I'm looking for a job. I've had a lot of conflicting advice from different people about what to put on a résumé, and how long it should be. Although my background is in hardware, I've had more work experience in software, including recently doing some big data processing and machine learning. I feel like my applications are being auto-filtered and aren't even being seen by humans. The only interview I had simply asked questions about each part of the job description.
Therefore I'm considering writing a fake résumé generator. It would take a job description, find key words, and patch together a realistic profile based on a dataset of real résumés.
If my bots could get an interview, I would then attend and reveal my true identity. Having successfully built a machine that passed their HR deparment's Turing Test, I'd hope that some engineers might be impressed with my sheer audacity. However, I'm worried that it might get me blacklisted from some companies. I feel like there's nothing to lose though, because I'm already unemployed.
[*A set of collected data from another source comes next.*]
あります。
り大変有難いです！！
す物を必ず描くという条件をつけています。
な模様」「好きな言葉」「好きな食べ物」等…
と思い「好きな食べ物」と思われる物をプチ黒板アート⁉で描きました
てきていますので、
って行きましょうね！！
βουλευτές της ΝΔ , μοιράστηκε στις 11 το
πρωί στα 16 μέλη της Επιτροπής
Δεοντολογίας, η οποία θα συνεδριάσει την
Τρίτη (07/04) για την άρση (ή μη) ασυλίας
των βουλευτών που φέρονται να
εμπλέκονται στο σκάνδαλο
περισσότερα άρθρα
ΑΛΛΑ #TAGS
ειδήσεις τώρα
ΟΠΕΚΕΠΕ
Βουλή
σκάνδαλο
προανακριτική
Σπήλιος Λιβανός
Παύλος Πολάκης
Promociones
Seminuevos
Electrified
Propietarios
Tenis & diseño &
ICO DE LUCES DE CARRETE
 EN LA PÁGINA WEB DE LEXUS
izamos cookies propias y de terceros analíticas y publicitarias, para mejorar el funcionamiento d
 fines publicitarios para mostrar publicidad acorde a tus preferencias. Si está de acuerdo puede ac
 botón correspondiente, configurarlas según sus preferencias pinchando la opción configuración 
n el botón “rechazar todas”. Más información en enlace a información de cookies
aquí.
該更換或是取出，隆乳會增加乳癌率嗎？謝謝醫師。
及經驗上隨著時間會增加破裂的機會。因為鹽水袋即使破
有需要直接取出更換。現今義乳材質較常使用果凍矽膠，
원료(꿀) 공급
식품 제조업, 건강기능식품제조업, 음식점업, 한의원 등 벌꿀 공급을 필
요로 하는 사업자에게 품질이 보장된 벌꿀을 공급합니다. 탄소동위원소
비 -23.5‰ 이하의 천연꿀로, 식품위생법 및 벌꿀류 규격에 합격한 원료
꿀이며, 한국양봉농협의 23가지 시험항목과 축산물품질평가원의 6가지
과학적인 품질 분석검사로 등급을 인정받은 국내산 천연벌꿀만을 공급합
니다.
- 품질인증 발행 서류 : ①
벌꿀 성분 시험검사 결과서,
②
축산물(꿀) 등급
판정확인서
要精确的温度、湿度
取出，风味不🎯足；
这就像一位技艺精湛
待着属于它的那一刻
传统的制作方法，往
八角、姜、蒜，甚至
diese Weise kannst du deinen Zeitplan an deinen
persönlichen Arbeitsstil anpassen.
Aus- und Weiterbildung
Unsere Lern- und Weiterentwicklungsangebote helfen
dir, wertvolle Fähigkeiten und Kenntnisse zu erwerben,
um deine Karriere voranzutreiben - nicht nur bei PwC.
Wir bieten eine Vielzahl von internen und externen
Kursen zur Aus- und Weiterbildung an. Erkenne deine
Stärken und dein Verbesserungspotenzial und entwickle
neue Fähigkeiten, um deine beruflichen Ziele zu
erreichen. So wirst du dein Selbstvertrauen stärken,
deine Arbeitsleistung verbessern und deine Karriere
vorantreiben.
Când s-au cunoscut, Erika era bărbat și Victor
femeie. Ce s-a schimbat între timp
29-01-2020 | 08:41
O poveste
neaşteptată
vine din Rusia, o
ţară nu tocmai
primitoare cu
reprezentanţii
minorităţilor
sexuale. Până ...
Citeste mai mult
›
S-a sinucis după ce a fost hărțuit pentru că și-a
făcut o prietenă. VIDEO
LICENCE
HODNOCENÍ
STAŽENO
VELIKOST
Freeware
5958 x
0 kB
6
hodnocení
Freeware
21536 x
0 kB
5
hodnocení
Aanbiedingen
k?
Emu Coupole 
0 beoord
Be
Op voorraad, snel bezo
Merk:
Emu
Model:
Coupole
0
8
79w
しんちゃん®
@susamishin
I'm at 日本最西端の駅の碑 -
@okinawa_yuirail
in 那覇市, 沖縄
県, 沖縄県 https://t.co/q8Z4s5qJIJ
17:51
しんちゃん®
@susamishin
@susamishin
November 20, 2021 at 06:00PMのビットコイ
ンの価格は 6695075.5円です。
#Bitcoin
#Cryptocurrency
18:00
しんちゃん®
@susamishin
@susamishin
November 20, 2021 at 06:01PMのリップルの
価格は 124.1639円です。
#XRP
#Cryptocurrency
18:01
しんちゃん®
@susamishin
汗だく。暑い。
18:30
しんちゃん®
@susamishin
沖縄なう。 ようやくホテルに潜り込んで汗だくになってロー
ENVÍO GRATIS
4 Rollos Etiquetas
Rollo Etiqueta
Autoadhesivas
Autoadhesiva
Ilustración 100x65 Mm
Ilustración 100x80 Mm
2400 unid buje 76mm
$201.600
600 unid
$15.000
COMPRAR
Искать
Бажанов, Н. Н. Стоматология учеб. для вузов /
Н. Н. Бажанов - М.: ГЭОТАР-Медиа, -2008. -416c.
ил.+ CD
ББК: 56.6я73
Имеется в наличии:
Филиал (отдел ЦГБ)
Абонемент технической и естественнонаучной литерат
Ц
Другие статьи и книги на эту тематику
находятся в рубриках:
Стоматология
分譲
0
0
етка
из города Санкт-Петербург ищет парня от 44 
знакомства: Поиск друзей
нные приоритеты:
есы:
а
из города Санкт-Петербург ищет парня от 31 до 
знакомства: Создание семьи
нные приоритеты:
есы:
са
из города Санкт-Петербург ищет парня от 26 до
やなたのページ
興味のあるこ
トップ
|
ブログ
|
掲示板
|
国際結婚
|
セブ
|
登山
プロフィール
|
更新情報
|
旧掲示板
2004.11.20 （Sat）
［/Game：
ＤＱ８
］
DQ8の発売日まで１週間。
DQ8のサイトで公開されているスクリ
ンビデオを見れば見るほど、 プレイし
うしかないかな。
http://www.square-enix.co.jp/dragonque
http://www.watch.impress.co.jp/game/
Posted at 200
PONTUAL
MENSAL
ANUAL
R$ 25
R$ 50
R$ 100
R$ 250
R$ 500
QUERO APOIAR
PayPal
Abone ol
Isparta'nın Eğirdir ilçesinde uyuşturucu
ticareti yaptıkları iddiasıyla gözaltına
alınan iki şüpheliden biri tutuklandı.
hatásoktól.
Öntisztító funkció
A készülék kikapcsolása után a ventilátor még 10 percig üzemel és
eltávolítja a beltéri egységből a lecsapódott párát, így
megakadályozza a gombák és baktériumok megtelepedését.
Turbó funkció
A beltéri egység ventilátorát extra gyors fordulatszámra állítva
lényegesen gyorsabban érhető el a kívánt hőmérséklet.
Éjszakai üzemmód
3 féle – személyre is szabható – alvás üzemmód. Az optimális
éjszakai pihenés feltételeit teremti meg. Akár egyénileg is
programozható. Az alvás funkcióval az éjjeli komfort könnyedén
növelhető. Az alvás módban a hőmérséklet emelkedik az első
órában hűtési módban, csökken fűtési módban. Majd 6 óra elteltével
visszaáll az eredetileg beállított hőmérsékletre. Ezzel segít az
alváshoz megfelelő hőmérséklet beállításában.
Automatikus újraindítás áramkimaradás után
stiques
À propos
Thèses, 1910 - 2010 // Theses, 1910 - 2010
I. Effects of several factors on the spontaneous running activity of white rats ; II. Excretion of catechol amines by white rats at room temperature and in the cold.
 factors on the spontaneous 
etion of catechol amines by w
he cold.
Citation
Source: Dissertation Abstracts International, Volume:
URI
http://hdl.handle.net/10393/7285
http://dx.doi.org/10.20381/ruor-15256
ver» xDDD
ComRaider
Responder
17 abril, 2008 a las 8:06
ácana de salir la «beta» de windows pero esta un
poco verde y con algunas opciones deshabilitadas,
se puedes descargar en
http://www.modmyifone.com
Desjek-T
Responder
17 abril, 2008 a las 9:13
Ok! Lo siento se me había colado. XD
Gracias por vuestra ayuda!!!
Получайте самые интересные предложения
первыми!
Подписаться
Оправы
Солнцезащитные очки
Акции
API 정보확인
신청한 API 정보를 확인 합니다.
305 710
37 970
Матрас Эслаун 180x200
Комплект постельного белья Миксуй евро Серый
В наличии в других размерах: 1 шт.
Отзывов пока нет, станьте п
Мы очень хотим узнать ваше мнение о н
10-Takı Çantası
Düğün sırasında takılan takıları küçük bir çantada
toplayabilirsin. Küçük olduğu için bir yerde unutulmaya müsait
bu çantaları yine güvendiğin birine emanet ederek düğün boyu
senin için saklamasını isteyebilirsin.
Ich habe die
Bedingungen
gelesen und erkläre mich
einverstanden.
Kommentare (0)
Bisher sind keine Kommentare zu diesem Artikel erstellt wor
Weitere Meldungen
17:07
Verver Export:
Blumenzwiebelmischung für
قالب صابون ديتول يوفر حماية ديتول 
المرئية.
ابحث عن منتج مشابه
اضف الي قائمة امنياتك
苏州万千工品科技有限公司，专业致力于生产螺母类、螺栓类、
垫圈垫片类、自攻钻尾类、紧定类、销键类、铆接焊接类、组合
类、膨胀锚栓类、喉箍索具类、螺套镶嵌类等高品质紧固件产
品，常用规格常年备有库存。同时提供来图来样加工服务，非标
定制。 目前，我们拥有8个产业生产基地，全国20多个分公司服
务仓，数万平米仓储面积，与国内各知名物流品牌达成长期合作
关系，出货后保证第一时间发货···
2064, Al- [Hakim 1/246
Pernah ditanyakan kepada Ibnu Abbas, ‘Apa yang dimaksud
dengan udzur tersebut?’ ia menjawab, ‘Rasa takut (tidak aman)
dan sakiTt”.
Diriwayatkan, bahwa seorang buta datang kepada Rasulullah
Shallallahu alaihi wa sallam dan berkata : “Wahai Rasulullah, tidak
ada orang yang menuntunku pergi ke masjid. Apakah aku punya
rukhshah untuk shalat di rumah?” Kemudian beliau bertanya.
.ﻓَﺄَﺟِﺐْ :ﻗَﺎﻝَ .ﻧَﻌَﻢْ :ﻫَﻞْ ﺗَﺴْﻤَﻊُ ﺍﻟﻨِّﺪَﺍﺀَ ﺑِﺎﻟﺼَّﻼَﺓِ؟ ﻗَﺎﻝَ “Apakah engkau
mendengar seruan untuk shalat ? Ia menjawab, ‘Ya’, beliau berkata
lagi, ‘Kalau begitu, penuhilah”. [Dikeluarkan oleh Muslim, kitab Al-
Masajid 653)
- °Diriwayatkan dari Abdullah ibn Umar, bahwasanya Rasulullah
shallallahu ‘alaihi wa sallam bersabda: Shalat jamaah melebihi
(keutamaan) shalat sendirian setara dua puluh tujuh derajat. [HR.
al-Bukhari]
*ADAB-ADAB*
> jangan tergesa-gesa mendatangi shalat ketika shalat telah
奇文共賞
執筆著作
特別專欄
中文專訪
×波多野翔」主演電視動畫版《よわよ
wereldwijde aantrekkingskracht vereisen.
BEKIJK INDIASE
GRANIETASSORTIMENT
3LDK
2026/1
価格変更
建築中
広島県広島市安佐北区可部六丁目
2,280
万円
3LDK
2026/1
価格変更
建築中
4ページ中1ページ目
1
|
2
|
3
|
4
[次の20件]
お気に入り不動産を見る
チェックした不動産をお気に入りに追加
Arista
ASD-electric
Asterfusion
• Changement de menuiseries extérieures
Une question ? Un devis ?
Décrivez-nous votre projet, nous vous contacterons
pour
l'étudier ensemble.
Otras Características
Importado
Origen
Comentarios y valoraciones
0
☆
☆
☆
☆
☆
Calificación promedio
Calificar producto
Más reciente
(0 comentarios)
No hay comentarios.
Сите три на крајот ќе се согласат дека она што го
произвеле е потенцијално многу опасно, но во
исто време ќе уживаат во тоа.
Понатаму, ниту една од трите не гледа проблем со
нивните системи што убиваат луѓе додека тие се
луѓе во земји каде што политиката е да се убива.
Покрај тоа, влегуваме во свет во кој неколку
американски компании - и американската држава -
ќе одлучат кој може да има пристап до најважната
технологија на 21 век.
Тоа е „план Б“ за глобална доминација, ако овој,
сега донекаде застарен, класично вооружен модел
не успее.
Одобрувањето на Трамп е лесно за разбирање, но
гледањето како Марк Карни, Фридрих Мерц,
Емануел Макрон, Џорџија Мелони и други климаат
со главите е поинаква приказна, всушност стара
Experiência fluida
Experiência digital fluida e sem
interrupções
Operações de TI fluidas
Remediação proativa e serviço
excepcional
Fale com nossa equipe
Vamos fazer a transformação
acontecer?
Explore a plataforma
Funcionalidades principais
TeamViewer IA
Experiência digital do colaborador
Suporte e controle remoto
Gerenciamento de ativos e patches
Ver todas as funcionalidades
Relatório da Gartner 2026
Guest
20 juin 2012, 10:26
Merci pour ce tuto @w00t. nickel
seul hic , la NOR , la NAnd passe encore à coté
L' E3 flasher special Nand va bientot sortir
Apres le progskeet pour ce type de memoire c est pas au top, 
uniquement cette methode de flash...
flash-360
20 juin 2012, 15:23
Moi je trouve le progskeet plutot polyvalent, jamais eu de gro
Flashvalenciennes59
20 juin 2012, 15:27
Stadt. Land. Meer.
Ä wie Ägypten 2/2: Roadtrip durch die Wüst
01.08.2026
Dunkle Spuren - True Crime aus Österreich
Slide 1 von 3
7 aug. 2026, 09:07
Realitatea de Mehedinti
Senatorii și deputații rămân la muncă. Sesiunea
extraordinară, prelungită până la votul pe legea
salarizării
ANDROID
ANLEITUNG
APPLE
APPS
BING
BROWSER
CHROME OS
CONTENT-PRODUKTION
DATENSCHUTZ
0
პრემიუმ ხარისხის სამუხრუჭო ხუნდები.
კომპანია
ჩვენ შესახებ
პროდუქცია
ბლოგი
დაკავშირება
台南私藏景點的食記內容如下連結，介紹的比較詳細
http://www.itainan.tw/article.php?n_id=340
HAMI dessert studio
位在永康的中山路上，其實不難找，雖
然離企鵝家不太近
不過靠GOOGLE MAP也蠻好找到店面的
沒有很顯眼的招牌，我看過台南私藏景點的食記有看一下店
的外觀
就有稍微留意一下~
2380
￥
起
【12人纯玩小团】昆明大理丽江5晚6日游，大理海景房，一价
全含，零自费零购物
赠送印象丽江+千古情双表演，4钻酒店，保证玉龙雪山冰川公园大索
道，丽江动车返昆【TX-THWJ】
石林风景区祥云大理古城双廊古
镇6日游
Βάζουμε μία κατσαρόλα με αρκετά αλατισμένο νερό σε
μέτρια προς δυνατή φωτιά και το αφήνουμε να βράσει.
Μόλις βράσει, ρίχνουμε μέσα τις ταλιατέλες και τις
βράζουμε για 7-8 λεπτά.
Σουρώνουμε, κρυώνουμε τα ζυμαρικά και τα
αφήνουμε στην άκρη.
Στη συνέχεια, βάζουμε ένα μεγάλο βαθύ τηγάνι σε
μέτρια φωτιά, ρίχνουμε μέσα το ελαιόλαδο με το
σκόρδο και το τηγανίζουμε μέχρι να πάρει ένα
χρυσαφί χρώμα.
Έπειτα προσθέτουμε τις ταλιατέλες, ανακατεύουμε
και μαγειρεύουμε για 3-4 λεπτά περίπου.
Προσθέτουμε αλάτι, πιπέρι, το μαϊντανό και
What's your opinion? Is this a system that's worth gaming? Would you be impressed or offended if you discovered that a shortlisted candidate was AI, not human?
* Skip the crammed-together logo crap and links on the left.
* More whitepace, it's hard to read.
* Don't jam the position/company/location/dates all on one line.
* It's impossible to figure out what you (think you) know without reading everything: without a summary section you likely won't get past many automated or human systems.
* Even after reading your experience I have almost zero clue what languages and environments you know, have familiarity with, prefer, or enjoy.
* Stop with all the freakin' icons, flags, and pictures.
* References on request.
* Elide all/most of the "Personal Interests"
* Nobody cares about your iBooks in 2005
* I would keep the language, education sections; academic awards, meh; as a hirer, I don't care.
* Add a better summary section.
* Add usable, relevant info to the job history (e.g. "I wrote this", BFD: what did you use to write it?) or add an overall technology section, and don't lie, because if whoever is interviewing you is anything like you, I will ask about the weirdest shit you put on your resume.
Bottom line: lots of wasted space, way too light on actionable data. No clue what you actually know, what you want to do, how any of your experience is relevant to what I'm hiring for.
Tangential: For better or worse, your religious views will raise certain feelings in certain people. And if your life was predetermined, then this is all what's supposed to happen anyway, right? So why complain? Just sayin'.